You have the first part right. But your second derivative is wrong.
$\frac{\partial}{\partial \theta } f(x,y) = \frac{\partial f}{\partial x} \frac{\partial x}{\partial \theta} + \frac{\partial f}{\partial y} \frac{\partial y}{\partial \theta}$
$\frac{\partial}{\partial \theta }\left( \frac{\partial}{\partial \theta } f(x,y)\right) = \frac{\partial}{\partial \theta }\left( \frac{\partial f}{\partial x} \frac{\partial x}{\partial \theta} + \frac{\partial f}{\partial y} \frac{\partial y}{\partial \theta}\right)$
Which is
$= \left( \frac{\partial}{\partial \theta }\frac{\partial f}{\partial x}\right) \frac{\partial x}{\partial \theta}+\underline{ \frac{\partial f}{\partial x} \left( \frac{\partial}{\partial \theta }\frac{\partial x}{\partial \theta} \right) } + \left( \frac{\partial}{\partial \theta } \frac{\partial f}{\partial y}\right) \frac{\partial y}{\partial \theta}+ \underline{ \frac{\partial f}{\partial y} \left( \frac{\partial}{\partial \theta }\frac{\partial y}{\partial \theta}\right)}$
In your expansion, you missed the second derivatives with respect to theta on x and y. Which will give you the equivalent parts you need for the partial with respect to r.

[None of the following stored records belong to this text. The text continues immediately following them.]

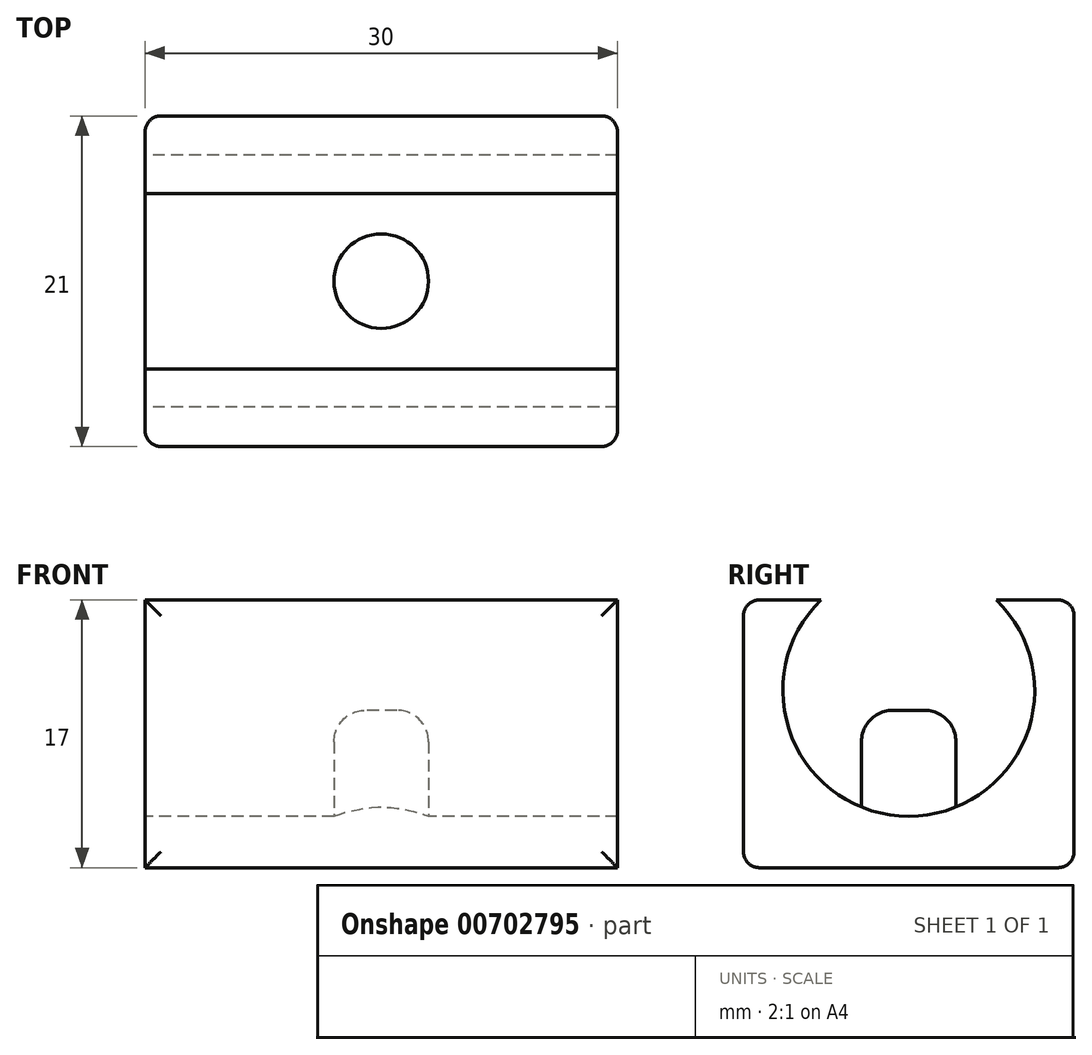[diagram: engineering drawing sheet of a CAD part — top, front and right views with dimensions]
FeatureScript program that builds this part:
annotation { "Feature Type Name" : "Feature", "Feature Type Description" : "" }
export const myFeature = defineFeature(function(context is Context, id is Id, definition is map)
    precondition{}
    {
        {
            var Q0;
            Q0=qCreatedBy(makeId("Top.planeOp"),FACE);
            var sketch = newSketch(context, id + "F0", { "sketchPlane" : qUnion([Q0])});
            skLineSegment(sketch, "E0.bottom", {"start": v(-15, 10.5) * mm, "end": v(15, 10.5) * mm});
            skLineSegment(sketch, "E0.top", {"start": v(-15, -10.5) * mm, "end": v(15, -10.5) * mm});
            skLineSegment(sketch, "E0.left", {"start": v(-15, 10.5) * mm, "end": v(-15, -10.5) * mm});
            skLineSegment(sketch, "E0.right", {"start": v(15, 10.5) * mm, "end": v(15, -10.5) * mm});
            skPoint(sketch, "E0.middle", {"position": v(0, 0) * mm});
            skCircle(sketch, "E1", {"center": v(0, 0) * mm, "radius": 3 * mm});
            skSolve(sketch);
        }
        {
            var Q0;
            Q0=makeQuery(id+"F0.imprint","IMPRINT",FACE,{"disambiguationData":[TD([[makeQuery(id+"F0.imprint","IMPRINT",EDGE,{"derivedFrom":sQuery(id+"F0.wireOp",EDGE,"E0.bottom")}),-1.0]])]});
            extrude(context, id + "F1", {"entities" : qUnion([Q0]), "depth" : 17 * mm, "offsetDistance" : 25 * mm});
        }
        {
            var Q0;
            Q0=makeQuery(id+"F1.opExtrude","SWEPT_FACE",FACE,{"disambiguationData":[OSD([sQuery(id+"F0.wireOp",EDGE,"E0.left")])]});
            var sketch = newSketch(context, id + "F2", { "sketchPlane" : qUnion([Q0])});
            skCircle(sketch, "E2", {"center": v(0, 11.26) * mm, "radius": 8 * mm});
            skPoint(sketch, "E3", {"position": v(0, 17) * mm});
            skSolve(sketch);
        }
        {
            var Q0;
            {var subQ0=sQuery(id+"F2.wireOp",EDGE,"E2");var subQ1=makeQuery(id+"F1.opExtrude","CAP_EDGE",EDGE,{"disambiguationData":[OSD([sQuery(id+"F0.wireOp",EDGE,"E0.left")])],"isStart":false});var subQ2=makeQuery(id+"F2.imprint","INTERSECT",VERTEX,{"disambiguationData":[OD(0.0)],"derivedFrom":[subQ1,subQ0]});Q0=makeQuery(id+"F2.imprint","IMPRINT",FACE,{"disambiguationData":[TD([[makeQuery(id+"F2.imprint","IMPRINT",EDGE,{"disambiguationData":[TD([[subQ2,-1.0]])],"derivedFrom":subQ0}),1.0]])]});}
            extrude(context, id + "F3", {"entities" : qUnion([Q0]), "operationType" : NewBodyOperationType.REMOVE, "oppositeDirection" : true, "depth" : 35 * mm, "offsetDistance" : 25 * mm});
        }
        {
            var Q0;
            Q0=makeQuery(id+"F0.imprint","IMPRINT",FACE,{"disambiguationData":[TD([[makeQuery(id+"F0.imprint","IMPRINT",EDGE,{"derivedFrom":sQuery(id+"F0.wireOp",EDGE,"E1")}),1.0]])]});
            extrude(context, id + "F4", {"entities" : qUnion([Q0]), "operationType" : NewBodyOperationType.ADD, "depth" : 10 * mm, "offsetDistance" : 25 * mm});
        }
        {
            var Q0;
            Q0=makeQuery(id+"F1.opExtrude","CAP_EDGE",EDGE,{"disambiguationData":[OSD([sQuery(id+"F0.wireOp",EDGE,"E0.top")])],"isStart":false});
            var Q1;
            Q1=makeQuery(id+"F1.opExtrude","CAP_EDGE",EDGE,{"disambiguationData":[OSD([sQuery(id+"F0.wireOp",EDGE,"E0.bottom")])],"isStart":false});
            var Q2;
            {var subQ0=sQuery(id+"F2.wireOp",EDGE,"E2");var subQ1=sQuery(id+"F0.wireOp",EDGE,"E0.left");Q2=makeQuery(id+"F3.boolean.opBoolean","COPY",EDGE,{"derivedFrom":makeQuery(id+"F3.opExtrude","SWEPT_EDGE",EDGE,{"disambiguationData":[OSD([subQ1,subQ0]),TDD([makeQuery(id+"F2.imprint","INTERSECT",VERTEX,{"disambiguationData":[OD(0.0)],"derivedFrom":[makeQuery(id+"F1.opExtrude","CAP_EDGE",EDGE,{"disambiguationData":[OSD([subQ1])],"isStart":false}),subQ0]})])]})});}
            var Q3;
            {var subQ0=sQuery(id+"F2.wireOp",EDGE,"E2");var subQ1=sQuery(id+"F0.wireOp",EDGE,"E0.left");Q3=makeQuery(id+"F3.boolean.opBoolean","COPY",EDGE,{"derivedFrom":makeQuery(id+"F3.opExtrude","SWEPT_EDGE",EDGE,{"disambiguationData":[OSD([subQ1,subQ0]),TDD([makeQuery(id+"F2.imprint","INTERSECT",VERTEX,{"disambiguationData":[OD(1.0)],"derivedFrom":[makeQuery(id+"F1.opExtrude","CAP_EDGE",EDGE,{"disambiguationData":[OSD([subQ1])],"isStart":false}),subQ0]})])]})});}
            var Q4;
            Q4=makeQuery(id+"F1.opExtrude","CAP_EDGE",EDGE,{"disambiguationData":[OSD([sQuery(id+"F0.wireOp",EDGE,"E0.top")])],"isStart":true});
            var Q5;
            Q5=makeQuery(id+"F1.opExtrude","CAP_EDGE",EDGE,{"disambiguationData":[OSD([sQuery(id+"F0.wireOp",EDGE,"E0.bottom")])],"isStart":true});
            var Q6;
            Q6=makeQuery(id+"F1.opExtrude","SWEPT_EDGE",EDGE,{"disambiguationData":[OSD([sQuery(id+"F0.wireOp",EDGE,"E0.bottom"),sQuery(id+"F0.wireOp",EDGE,"E0.left")])]});
            var Q7;
            Q7=makeQuery(id+"F1.opExtrude","SWEPT_EDGE",EDGE,{"disambiguationData":[OSD([sQuery(id+"F0.wireOp",EDGE,"E0.bottom"),sQuery(id+"F0.wireOp",EDGE,"E0.right")])]});
            var Q8;
            Q8=makeQuery(id+"F1.opExtrude","SWEPT_EDGE",EDGE,{"disambiguationData":[OSD([sQuery(id+"F0.wireOp",EDGE,"E0.top"),sQuery(id+"F0.wireOp",EDGE,"E0.right")])]});
            var Q9;
            Q9=makeQuery(id+"F1.opExtrude","SWEPT_EDGE",EDGE,{"disambiguationData":[OSD([sQuery(id+"F0.wireOp",EDGE,"E0.top"),sQuery(id+"F0.wireOp",EDGE,"E0.left")])]});
            fillet(context, id + "F5", {"entities" : qUnion([Q0, Q1, Q2, Q3, Q4, Q5, Q6, Q7, Q8, Q9]), "tangentPropagation" : true, "radius" : 1 * mm, "defaultsChanged" : false, "vertexSettings" : [], "allowEdgeOverflow" : false});
        }
        {
            var Q0;
            Q0=makeQuery(id+"F4.opExtrude","CAP_EDGE",EDGE,{"disambiguationData":[OSD([sQuery(id+"F0.wireOp",EDGE,"E1")])],"isStart":false});
            fillet(context, id + "F6", {"entities" : qUnion([Q0]), "tangentPropagation" : true, "radius" : 2 * mm, "defaultsChanged" : true, "vertexSettings" : [], "allowEdgeOverflow" : false});
        }
    });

You have the first part right. But your second derivative is wrong.
$\frac{\partial}{\partial \theta } f(x,y) = \frac{\partial f}{\partial x} \frac{\partial x}{\partial \theta} + \frac{\partial f}{\partial y} \frac{\partial y}{\partial \theta}$
$\frac{\partial}{\partial \theta }\left( \frac{\partial}{\partial \theta } f(x,y)\right) = \frac{\partial}{\partial \theta }\left( \frac{\partial f}{\partial x} \frac{\partial x}{\partial \theta} + \frac{\partial f}{\partial y} \frac{\partial y}{\partial \theta}\right)$
Which is
$= \left( \frac{\partial}{\partial \theta }\frac{\partial f}{\partial x}\right) \frac{\partial x}{\partial \theta}+\underline{ \frac{\partial f}{\partial x} \left( \frac{\partial}{\partial \theta }\frac{\partial x}{\partial \theta} \right) } + \left( \frac{\partial}{\partial \theta } \frac{\partial f}{\partial y}\right) \frac{\partial y}{\partial \theta}+ \underline{ \frac{\partial f}{\partial y} \left( \frac{\partial}{\partial \theta }\frac{\partial y}{\partial \theta}\right)}$
In your expansion, you missed the second derivatives with respect to theta on x and y. Which will give you the equivalent parts you need for the partial with respect to r.

Ahh. That makes sense. Thanks a lot.